At Easter, Kate wound up in hospital again after contracting Covid and becoming septic, so doctors eventually had to switch the type of chemo that was making her sick.
She endured more than most 20-year-olds go through, but was fortunate enough to have her mother’s unwavering support by her side.
‘My mother comes with me to everything. After my first hospital admission he would stay overnight even though I was on the adult ward,’ laughed Kate.
‘Unfortunately, last time I was in ICU so he had to be away from me, but my mum has been there through everything and my dad has been a great support too.
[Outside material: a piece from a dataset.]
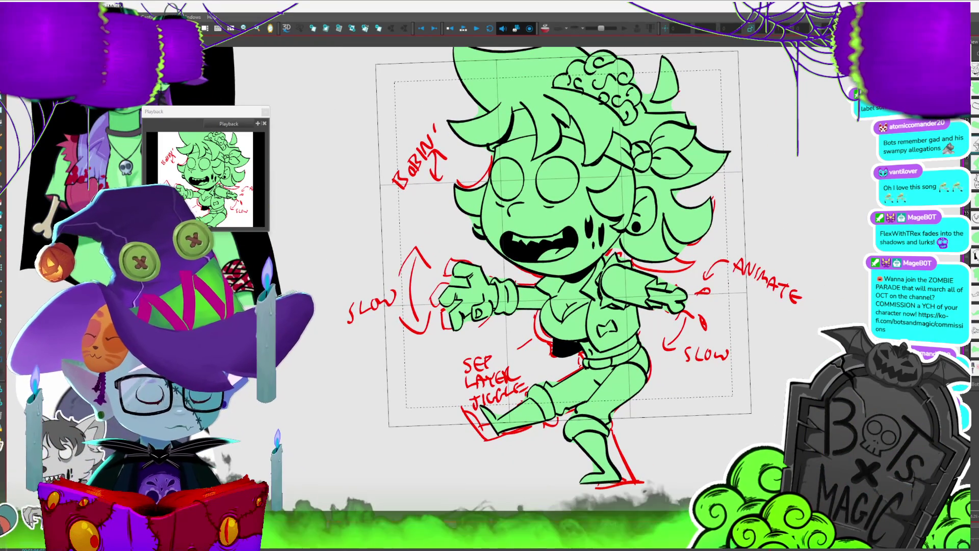
{"action": "left_click_drag", "start_coordinate": [582, 224], "coordinate": [592, 207]}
At Easter, he helped me raise money for the world’s best shave.’
Kate also found solace on social media, posting details about her journey on TikTok and connecting with other young Aussies who have been or are currently battling cancer.
Kate endured more than most 20-year-olds go through, but she was lucky enough to have her mother’s unwavering support by her side.
‘The first thing I did when I was diagnosed was jump on TikTok to see what other people’s lives look like when they have cancer,’ she says.
‘Although I have amazing support through family and friends, it can be hard to describe what you’re feeling when they haven’t been through it themselves, so talking to other people who have actually gone through the same treatment is really good.’
At her young age, Kate has already had to face her own mortality, but says it has taught her to appreciate life more.
‘This last trip where I was an inpatient in the hospital and I went septic, it sounds funny, but you really see how vulnerable your life is, so I’ve had a new take on life ever since,’ he said.
‘Every day I’m not in the hospital, I’m so grateful to just walk around and have the energy I do now.’
With only one and a half rounds of chemo to go, Kate will have tests and scans to see if the treatment has worked, but is feeling hopeful and planning for her future.